[Task objective]
Report how many lines of the records below contain the word "that". Give only the number.

>> begin Material provided

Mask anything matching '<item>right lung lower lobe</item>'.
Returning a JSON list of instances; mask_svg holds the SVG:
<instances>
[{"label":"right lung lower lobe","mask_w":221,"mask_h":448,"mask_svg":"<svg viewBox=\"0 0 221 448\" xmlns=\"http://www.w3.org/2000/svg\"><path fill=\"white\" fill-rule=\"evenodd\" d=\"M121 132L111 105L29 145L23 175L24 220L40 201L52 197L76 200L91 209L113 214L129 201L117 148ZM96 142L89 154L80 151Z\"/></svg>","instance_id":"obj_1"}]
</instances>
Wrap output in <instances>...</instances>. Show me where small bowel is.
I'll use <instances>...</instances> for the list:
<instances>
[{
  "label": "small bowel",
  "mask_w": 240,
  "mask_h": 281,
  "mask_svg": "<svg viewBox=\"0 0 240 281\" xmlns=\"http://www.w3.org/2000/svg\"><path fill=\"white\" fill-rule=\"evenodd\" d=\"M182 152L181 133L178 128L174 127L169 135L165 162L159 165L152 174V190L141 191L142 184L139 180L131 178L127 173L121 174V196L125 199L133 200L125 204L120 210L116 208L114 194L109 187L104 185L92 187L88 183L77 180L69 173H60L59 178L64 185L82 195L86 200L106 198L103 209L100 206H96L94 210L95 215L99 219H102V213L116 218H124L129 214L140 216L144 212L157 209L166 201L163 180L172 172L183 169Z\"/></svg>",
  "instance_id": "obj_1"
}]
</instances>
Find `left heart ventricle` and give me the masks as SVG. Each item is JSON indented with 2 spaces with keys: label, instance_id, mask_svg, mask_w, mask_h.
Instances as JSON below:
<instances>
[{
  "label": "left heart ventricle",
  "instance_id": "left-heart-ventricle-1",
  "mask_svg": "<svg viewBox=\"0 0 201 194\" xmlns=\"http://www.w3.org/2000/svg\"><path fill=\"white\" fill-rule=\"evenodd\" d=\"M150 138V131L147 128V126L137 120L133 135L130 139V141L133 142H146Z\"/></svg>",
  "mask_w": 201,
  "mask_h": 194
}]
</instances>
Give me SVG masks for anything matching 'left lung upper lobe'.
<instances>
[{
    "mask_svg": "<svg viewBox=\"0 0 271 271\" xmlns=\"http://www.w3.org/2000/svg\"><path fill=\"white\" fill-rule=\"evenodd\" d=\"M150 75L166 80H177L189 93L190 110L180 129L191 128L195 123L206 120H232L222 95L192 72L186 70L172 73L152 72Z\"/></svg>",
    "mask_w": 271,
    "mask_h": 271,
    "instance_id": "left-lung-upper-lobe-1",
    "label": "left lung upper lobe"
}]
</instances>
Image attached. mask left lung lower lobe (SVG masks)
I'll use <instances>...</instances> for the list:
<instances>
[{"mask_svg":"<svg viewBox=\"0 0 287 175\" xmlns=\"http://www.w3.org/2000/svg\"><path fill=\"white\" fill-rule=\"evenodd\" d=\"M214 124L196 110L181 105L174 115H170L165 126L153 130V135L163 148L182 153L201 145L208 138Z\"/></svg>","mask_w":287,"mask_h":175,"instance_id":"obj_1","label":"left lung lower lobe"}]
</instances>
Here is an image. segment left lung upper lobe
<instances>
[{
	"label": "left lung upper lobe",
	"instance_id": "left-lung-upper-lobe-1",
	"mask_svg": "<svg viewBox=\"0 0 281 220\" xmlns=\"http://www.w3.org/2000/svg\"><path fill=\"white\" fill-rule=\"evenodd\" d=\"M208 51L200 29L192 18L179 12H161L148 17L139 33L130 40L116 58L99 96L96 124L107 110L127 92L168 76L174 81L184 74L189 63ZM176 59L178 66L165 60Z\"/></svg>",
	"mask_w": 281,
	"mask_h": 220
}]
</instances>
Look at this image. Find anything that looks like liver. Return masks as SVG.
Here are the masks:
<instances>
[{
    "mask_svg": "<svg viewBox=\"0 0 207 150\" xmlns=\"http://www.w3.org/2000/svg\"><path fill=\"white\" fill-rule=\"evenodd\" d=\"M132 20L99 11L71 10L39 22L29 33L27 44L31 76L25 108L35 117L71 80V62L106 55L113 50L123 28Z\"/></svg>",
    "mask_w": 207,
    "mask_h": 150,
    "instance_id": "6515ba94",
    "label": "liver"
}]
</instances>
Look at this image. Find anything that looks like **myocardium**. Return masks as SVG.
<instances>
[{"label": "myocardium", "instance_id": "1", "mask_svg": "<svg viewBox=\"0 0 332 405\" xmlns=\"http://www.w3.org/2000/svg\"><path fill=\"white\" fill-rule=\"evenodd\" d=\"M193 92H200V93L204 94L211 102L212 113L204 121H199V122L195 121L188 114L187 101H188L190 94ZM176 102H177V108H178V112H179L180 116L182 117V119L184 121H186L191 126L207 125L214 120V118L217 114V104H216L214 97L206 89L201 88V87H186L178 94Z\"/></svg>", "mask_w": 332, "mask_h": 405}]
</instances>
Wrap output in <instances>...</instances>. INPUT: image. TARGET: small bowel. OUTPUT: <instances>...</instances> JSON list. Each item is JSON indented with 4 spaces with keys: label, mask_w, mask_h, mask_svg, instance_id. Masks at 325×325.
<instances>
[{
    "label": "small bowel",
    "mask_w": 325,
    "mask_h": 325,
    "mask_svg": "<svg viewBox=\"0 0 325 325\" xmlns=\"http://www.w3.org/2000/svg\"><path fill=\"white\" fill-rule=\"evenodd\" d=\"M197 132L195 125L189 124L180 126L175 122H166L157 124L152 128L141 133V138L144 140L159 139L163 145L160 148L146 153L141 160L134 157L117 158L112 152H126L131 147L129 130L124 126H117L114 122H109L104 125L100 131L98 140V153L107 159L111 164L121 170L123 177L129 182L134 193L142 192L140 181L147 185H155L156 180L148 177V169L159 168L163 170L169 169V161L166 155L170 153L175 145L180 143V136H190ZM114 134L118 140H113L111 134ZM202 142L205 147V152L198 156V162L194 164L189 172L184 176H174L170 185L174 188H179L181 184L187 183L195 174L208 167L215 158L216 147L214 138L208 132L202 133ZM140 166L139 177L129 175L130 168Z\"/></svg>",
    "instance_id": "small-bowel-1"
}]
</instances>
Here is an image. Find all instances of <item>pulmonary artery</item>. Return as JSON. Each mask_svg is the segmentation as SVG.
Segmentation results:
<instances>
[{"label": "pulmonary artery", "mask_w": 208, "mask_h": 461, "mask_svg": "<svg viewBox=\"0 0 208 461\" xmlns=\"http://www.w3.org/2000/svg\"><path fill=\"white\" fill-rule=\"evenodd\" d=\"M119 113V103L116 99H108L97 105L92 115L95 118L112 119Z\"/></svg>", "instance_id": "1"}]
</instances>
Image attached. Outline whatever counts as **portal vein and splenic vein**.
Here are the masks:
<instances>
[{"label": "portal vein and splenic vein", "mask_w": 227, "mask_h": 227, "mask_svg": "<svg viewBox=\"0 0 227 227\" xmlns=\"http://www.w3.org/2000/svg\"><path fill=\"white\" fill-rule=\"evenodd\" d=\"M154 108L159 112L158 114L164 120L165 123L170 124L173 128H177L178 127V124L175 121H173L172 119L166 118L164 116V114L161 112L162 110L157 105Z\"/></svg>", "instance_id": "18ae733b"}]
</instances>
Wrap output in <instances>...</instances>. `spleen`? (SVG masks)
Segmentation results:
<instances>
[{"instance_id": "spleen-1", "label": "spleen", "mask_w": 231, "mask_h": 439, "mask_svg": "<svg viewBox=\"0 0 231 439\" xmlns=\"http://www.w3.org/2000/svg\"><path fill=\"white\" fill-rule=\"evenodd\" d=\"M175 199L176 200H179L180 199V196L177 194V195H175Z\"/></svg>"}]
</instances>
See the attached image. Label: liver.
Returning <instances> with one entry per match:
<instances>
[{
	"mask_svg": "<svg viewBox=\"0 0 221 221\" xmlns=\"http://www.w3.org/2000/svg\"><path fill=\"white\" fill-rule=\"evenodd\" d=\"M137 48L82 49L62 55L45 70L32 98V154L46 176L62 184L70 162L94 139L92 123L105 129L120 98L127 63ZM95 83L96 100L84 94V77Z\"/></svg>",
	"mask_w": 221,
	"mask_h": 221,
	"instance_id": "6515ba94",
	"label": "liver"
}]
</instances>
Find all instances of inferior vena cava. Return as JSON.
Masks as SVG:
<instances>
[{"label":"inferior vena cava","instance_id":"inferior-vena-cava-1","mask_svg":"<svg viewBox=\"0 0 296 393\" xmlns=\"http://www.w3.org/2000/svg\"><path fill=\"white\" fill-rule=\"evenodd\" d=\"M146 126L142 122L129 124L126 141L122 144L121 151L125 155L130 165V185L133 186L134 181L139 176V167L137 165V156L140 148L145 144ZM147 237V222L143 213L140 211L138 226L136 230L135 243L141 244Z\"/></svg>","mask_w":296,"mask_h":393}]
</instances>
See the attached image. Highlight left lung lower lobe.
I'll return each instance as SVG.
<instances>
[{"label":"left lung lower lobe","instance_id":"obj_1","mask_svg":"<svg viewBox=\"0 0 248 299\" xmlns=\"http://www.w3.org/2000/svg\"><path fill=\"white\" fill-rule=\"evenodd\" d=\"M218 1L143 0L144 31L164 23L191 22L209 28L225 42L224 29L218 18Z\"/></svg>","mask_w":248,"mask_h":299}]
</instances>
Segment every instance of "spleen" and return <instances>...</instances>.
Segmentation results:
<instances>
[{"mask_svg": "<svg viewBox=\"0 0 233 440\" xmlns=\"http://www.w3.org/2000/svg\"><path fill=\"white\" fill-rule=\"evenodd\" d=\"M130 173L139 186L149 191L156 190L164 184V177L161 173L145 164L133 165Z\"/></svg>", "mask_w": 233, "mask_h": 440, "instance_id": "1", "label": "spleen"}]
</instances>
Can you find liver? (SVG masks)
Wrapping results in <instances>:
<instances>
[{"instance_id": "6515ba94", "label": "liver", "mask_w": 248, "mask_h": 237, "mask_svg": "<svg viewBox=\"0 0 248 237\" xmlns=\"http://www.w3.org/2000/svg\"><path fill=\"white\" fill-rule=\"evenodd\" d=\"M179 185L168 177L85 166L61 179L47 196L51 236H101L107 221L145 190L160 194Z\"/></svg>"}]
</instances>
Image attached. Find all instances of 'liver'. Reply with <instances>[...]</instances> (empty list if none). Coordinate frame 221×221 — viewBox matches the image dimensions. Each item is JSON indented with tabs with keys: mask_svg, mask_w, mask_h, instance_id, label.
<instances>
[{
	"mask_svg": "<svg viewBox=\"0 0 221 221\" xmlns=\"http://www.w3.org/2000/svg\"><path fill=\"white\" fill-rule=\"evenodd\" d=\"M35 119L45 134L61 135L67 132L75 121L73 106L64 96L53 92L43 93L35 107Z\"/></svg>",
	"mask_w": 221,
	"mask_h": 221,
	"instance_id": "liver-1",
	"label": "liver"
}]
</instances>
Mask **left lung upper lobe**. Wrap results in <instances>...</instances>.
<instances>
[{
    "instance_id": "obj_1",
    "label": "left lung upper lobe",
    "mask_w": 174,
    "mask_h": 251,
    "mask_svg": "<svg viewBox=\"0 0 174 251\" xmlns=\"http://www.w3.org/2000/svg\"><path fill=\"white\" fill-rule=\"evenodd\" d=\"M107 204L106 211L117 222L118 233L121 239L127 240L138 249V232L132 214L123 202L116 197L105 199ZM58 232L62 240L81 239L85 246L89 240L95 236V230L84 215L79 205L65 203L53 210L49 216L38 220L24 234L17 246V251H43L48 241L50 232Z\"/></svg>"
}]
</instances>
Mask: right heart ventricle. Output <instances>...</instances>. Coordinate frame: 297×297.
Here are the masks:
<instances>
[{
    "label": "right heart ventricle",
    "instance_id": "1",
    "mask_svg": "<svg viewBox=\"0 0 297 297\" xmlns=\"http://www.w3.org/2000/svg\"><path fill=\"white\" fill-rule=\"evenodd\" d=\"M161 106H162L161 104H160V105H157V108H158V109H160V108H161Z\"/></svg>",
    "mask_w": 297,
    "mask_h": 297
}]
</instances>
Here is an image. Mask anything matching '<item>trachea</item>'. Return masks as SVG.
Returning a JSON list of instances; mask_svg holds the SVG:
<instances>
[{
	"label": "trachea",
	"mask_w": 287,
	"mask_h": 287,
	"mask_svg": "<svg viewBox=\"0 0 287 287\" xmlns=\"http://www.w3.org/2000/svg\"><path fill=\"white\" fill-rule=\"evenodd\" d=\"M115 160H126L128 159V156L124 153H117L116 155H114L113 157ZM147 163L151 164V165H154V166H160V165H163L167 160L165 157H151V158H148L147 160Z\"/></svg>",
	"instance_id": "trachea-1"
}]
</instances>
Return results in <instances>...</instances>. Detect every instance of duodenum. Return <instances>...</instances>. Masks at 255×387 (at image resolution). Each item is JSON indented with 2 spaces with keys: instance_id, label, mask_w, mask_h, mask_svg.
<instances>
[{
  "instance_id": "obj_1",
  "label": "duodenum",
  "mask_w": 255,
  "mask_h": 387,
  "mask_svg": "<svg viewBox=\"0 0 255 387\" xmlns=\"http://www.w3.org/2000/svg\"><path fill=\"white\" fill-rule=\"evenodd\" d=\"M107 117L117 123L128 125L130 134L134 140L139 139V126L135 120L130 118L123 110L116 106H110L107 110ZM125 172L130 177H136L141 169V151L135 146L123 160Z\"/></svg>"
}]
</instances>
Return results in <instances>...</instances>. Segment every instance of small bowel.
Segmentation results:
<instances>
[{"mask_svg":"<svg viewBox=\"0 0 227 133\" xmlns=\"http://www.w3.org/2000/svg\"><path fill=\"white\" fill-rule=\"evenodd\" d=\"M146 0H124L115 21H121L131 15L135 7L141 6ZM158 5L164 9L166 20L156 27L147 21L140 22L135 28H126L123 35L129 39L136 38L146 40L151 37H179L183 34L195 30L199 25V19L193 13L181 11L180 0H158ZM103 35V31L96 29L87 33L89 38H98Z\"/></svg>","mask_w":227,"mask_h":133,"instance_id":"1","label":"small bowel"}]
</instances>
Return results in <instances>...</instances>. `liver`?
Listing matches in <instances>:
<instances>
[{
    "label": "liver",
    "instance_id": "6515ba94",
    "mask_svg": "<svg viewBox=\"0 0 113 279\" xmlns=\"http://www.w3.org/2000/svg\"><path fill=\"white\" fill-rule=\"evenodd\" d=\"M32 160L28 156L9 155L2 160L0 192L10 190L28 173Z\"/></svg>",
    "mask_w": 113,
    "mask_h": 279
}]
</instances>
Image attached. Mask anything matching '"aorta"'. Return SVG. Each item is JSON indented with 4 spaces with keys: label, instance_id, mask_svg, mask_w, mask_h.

>> end Material provided

[Written response]
2